Tip 1 – Set up an emergency fund
If you can spare a little extra change each month to put away in case of unexpected costs, then setting up an emergency fund is ideal. You never know when disaster might strike, so the security of having some money tucked away offers peace of mind. By buying pet food in bulk or ordering online to take advantage of discounts, you can add the cash you saved to your emergency fund. If savings aren’t your thing or you don’t have the income to do this at the moment, read on for some additional ideas.
Tip 2 – Take out a personal loan
While I’d taken out a loan in the past to buy a car, I’d never thought about doing so to pay for pet-related expenses. But with competitive interest rates (some as low as 5.35% p.a.) compared to credit cards and buy-now, pay-later services, a personal loan could actually save you in the long term. Bill Tsouvalas, money expert and Managing Director of Savvy, says that “Personal loans offer flexibility and a good option for dealing with a range of different expenses….If you know you have a significant pet-related expense coming up, planning ahead can save you a lot in the long run.” Before making a decision, it’s important to consider your best personal loan options and do your own research. There are some good rates out there that will help you when you most need it.
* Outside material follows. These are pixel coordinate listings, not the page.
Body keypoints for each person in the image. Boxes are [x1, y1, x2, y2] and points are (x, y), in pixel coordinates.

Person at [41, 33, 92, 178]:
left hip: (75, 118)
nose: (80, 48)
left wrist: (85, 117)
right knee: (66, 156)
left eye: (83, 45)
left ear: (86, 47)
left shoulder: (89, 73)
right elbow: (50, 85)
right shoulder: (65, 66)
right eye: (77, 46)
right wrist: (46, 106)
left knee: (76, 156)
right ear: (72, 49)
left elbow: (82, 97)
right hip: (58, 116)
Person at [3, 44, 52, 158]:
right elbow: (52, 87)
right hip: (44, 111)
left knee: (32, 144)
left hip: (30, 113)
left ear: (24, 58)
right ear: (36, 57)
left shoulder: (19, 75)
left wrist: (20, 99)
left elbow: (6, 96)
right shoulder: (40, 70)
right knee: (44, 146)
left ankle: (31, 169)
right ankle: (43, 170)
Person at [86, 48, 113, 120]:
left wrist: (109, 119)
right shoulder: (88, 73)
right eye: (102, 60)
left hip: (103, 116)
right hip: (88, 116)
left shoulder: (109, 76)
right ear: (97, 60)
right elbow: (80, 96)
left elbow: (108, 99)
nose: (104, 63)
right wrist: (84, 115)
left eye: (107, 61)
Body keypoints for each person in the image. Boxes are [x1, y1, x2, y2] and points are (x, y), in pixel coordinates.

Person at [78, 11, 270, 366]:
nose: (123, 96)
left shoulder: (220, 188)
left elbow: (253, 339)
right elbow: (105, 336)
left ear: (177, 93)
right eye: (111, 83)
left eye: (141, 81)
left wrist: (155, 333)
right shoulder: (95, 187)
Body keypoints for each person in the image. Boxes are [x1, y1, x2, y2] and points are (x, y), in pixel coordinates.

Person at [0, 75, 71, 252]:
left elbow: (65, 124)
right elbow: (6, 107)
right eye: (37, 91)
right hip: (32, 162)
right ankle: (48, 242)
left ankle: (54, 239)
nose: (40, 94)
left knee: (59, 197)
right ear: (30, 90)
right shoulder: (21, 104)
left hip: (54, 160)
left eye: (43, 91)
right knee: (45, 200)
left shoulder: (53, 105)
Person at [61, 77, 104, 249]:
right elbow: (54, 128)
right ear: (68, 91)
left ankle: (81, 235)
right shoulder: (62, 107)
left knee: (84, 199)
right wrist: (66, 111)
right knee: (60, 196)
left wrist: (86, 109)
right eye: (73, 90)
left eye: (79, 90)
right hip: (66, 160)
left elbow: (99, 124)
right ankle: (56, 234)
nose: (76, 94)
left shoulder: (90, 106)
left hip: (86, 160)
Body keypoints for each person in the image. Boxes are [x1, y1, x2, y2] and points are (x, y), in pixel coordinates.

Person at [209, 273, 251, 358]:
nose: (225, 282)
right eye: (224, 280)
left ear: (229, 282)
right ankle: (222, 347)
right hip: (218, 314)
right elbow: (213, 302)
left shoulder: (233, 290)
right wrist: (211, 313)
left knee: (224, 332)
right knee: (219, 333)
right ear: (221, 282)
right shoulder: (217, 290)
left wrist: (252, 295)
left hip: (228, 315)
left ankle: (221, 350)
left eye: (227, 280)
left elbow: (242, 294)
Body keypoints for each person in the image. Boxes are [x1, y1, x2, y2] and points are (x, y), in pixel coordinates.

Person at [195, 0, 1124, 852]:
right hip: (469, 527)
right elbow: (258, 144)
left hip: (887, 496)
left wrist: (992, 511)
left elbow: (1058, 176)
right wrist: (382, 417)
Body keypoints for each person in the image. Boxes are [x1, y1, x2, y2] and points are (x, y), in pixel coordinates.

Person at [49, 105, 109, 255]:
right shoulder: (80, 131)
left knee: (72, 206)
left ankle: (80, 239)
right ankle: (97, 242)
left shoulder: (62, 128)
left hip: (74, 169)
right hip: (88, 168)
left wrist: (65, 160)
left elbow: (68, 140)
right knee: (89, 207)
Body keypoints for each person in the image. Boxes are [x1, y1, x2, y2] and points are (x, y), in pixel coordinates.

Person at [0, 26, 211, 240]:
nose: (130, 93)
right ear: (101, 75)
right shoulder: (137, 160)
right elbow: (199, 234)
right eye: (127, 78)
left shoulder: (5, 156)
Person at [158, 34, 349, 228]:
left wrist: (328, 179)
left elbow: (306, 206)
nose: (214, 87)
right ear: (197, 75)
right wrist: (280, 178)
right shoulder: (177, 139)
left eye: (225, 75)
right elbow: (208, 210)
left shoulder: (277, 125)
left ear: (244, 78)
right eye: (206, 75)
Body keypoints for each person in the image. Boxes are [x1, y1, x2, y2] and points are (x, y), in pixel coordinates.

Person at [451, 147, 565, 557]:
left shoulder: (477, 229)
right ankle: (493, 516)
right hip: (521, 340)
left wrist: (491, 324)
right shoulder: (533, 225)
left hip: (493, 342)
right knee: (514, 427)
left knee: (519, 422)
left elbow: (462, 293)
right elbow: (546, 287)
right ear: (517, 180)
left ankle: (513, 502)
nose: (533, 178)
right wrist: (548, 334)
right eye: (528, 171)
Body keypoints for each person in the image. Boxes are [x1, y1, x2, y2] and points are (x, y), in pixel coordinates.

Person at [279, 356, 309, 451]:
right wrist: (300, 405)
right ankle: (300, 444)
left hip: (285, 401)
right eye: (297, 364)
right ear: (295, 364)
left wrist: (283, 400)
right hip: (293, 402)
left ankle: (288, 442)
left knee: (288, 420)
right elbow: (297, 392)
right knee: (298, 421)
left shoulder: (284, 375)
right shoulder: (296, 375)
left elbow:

Tip 3 – Avoid buy now, pay later plans or credit cards
While buy now, pay later plans allow you to pay in instalments, credit cards are repaid over time with a monthly minimum, plus interest. The trouble with relying on both options is that there’s often a tendency to overspend and if you already find it difficult to budget, they are probably not the best solution for you. While it might be a “bandaid” for dealing with pet-related expenses at the time, the temptation to keep spending when you already owe money could be an issue and lead to more problems in the long run.
Tip 4 – Get pet insurance
Even the major supermarkets offer pet insurance nowadays, so it shouldn’t be hard to find a policy that’s right for you. Many companies offer a month free as an incentive to join and you can find various levels of cover from low to high options. When you consider there is no Medicare for animals, pet insurance is the next best thing! With monthly premiums starting at $25 to insure dogs and $10 for cats, think of it as a savings plan towards costly vet bills. Think about if your cat was struck by a car or your beloved dog was bitten in the park – these unexpected events are not only devastating but are made even more stressful if you are not financially secure. You can even help pets in need while ensuring your own fur friends with the RSPCA, where a portion of your first-year premiums helps those that need it most.
Tip 5 – Crowdfunding for vet bills or treatments
Although I’ve never used crowdfunding to pay for my own veterinary bills, I have donated to many over the years. From horses to humans, cats to canines, I have contributed to everything from life-saving surgery to airfares for pets that have been rescued overseas. It’s amazing to see how many generous people are out there willing to contribute to the veterinary bills of complete strangers. Unfortunately, crowdfunding platforms are occasionally used by people to take advantage of others’ good nature. So if you are planning to crowdfund, you would need to write a truthful and informative description about your situation, including images so that people know you are genuine. Then, spread it far and wide so that it reaches as many people as possible. If you are looking to donate money towards someone else’s veterinary bills, be sure to double-check that they are real and not fake. When used appropriately, crowdfunding is a great way to raise money for a pet’s operation or vet care in times of need.